RAG with Phi-3-Medium as a Model as a Service from Azure Model Catalog

An implementation with Prompt Flow and Streamlit

Valentina Alto
10 min readJun 7, 2024

--

In April 2024, Microsoft announced the release of a new family of AI models: Phi-3. These models redefine what’s possible with small language models (SLMs) and offer exceptional performance and cost-effectiveness across various language, reasoning, coding, and math benchmarks.
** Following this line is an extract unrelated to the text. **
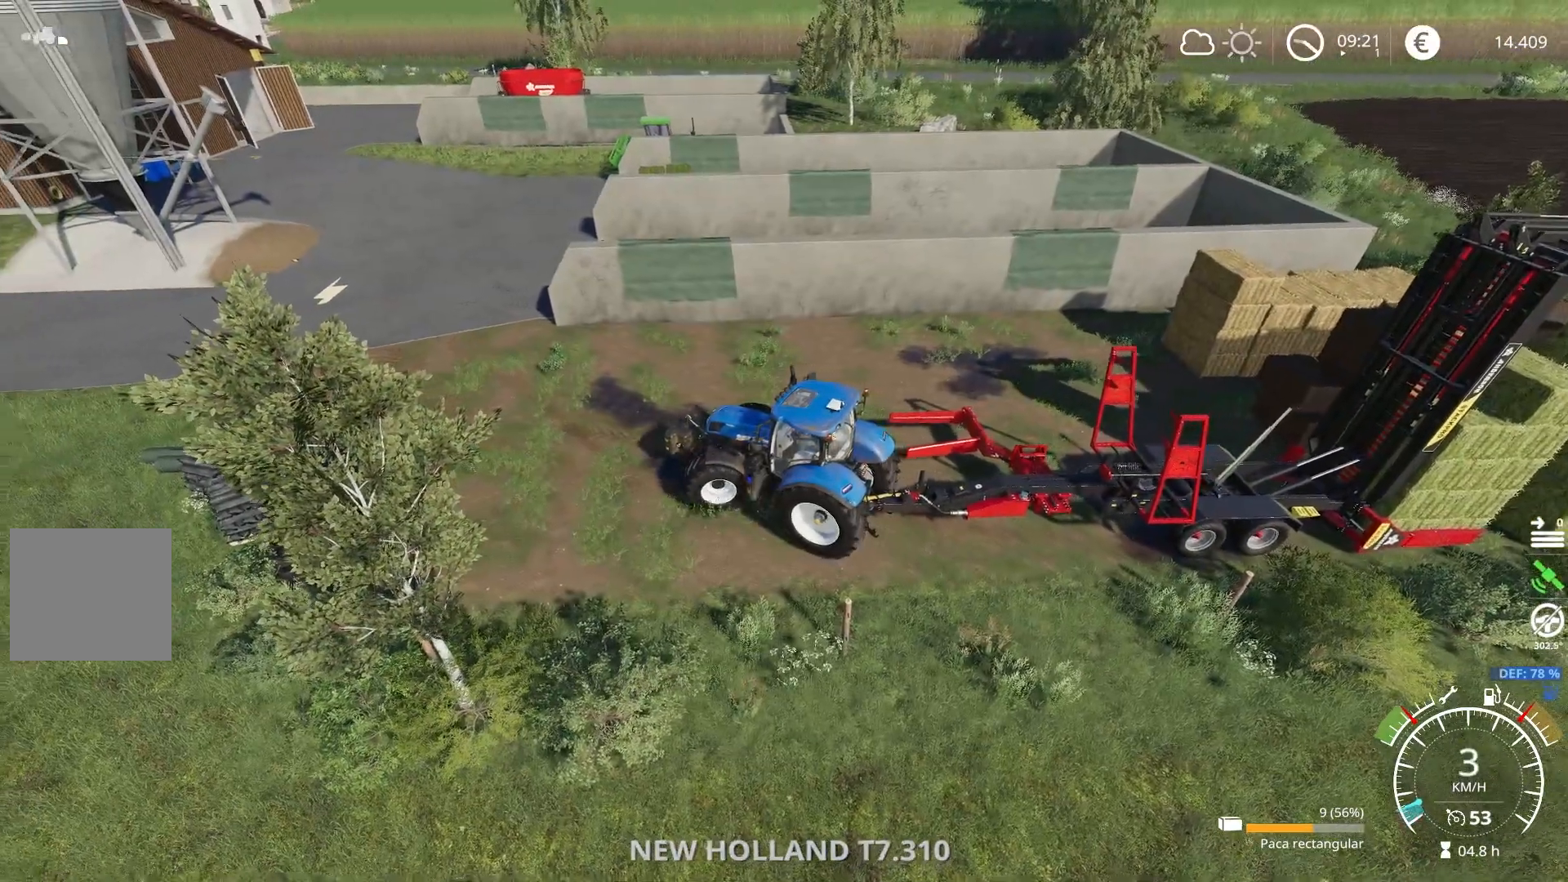
{"buttons": ["L2"], "left_stick": "right", "right_stick": "center", "events": [[51, "left_stick", "center"], [67, "R2", "up"], [84, "L2", "down"], [501, "left_stick", "right"], [501, "right_stick", "center"]]}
In fact, in a landscape where very large language models like GPT-4o or Llama-3 demonstrate outstanding capabilities and dominate the benchmarks leaderboards, there are some considerations that arise:

  • Do we really need such LLMs for every use case?
  • What if I want to deploy my model locally?
  • What if I want to fine-tune my model?

Henceforth, one of the latest research trend in the field of GenAI is in fact the development of the SLMs, including Phi-3, and it is incredible to see how these models are not only way lighter than their bigger cousings, but also they do not lose in performance in a proportional way.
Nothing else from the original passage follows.